■ **Task requirements**
Reproduce the entries below with "series" replaced by "datasets" and everything else left unchanged. Omit the pictures from your output.

(Saved data entries)
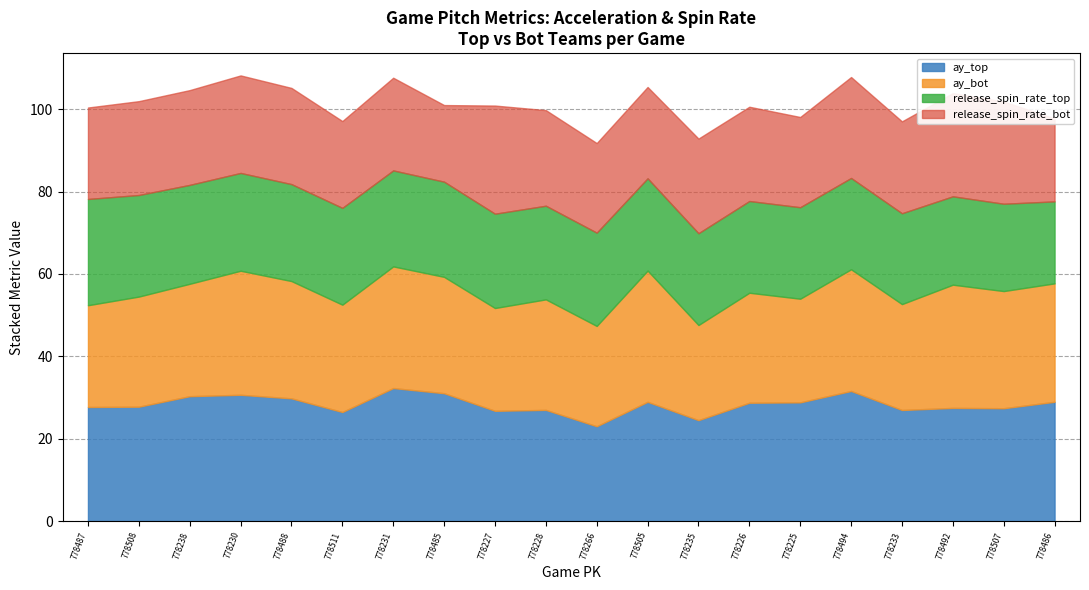

At which label does release_spin_rate_top reach its minimum?

778486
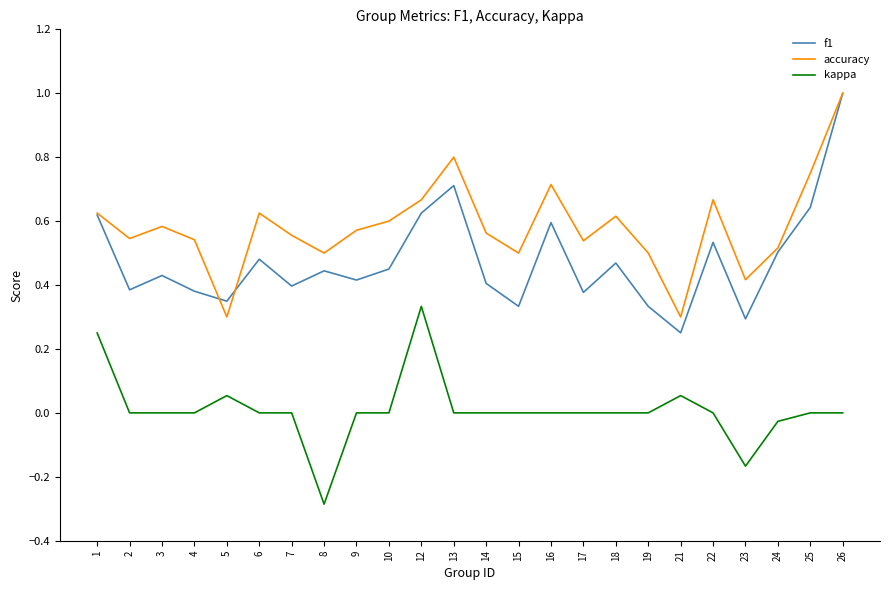

Rank the series at 24 from lowest to highest value.

kappa, f1, accuracy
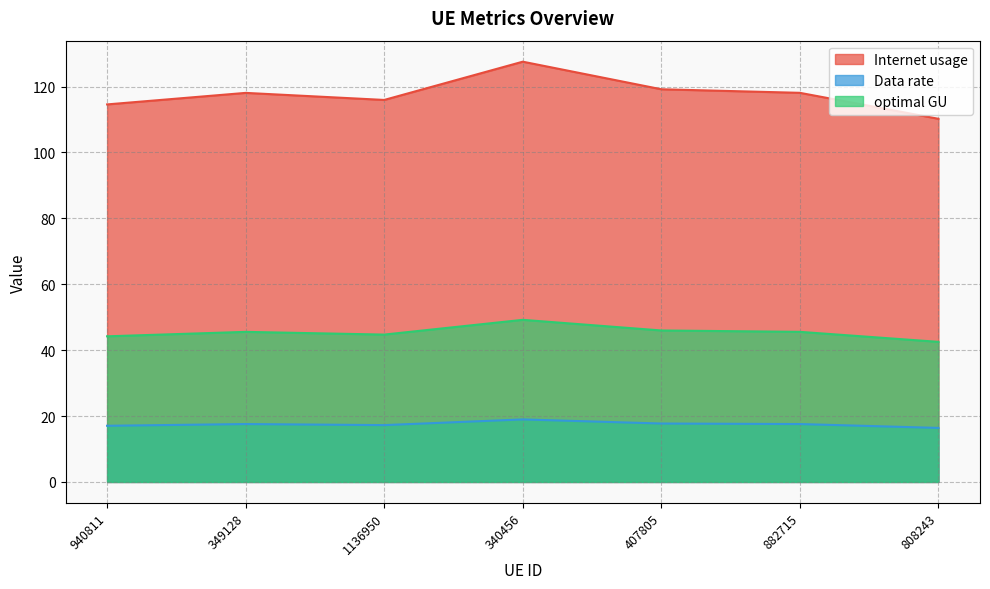

Reading left to right, extract all data points from this chart.

Internet usage: 940811=44.2	349128=45.6	1136950=44.7	340456=49.2	407805=46.0	882715=45.6	808243=42.5
Data rate: 940811=114.6	349128=118.1	1136950=115.9	340456=127.6	407805=119.2	882715=118.1	808243=110.2
optimal GU: 940811=17.1	349128=17.6	1136950=17.3	340456=19.0	407805=17.7	882715=17.6	808243=16.4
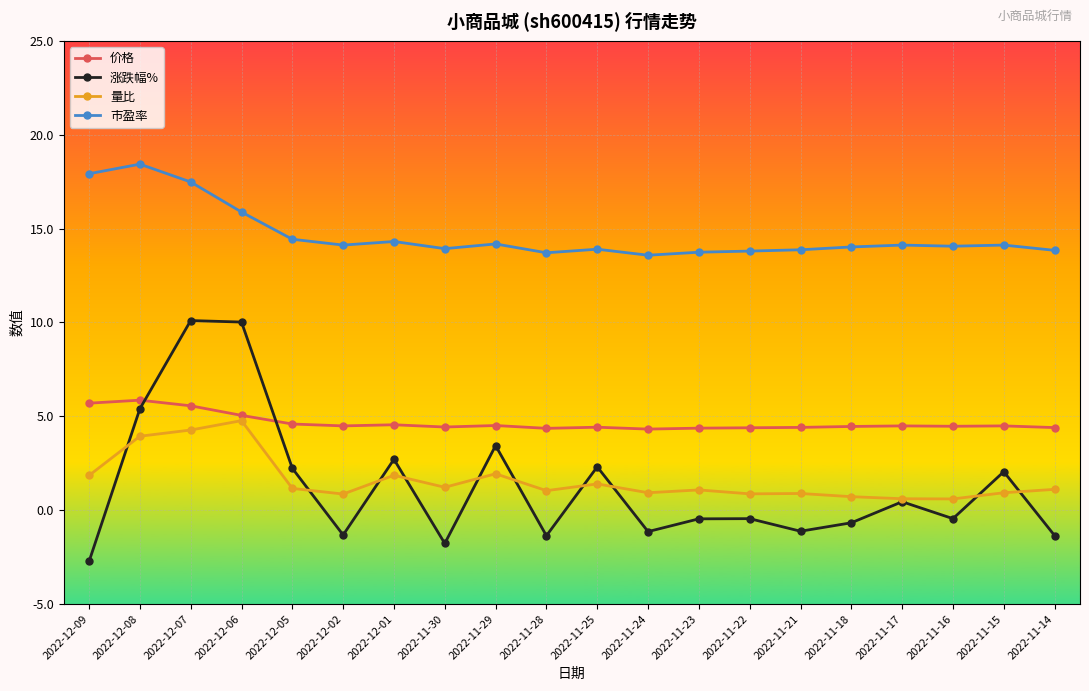

True or false: 市盈率 has more than 0 points higher than both neighbors.

True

■ **Exercise result**
At which label does release_spin_rate_top reach its minimum?

778486

Rank the datasets at 24 from lowest to highest value.

kappa, f1, accuracy

Reading left to right, extract all data points from this chart.

Internet usage: 940811=44.2	349128=45.6	1136950=44.7	340456=49.2	407805=46.0	882715=45.6	808243=42.5
Data rate: 940811=114.6	349128=118.1	1136950=115.9	340456=127.6	407805=119.2	882715=118.1	808243=110.2
optimal GU: 940811=17.1	349128=17.6	1136950=17.3	340456=19.0	407805=17.7	882715=17.6	808243=16.4

True or false: 市盈率 has more than 0 points higher than both neighbors.

True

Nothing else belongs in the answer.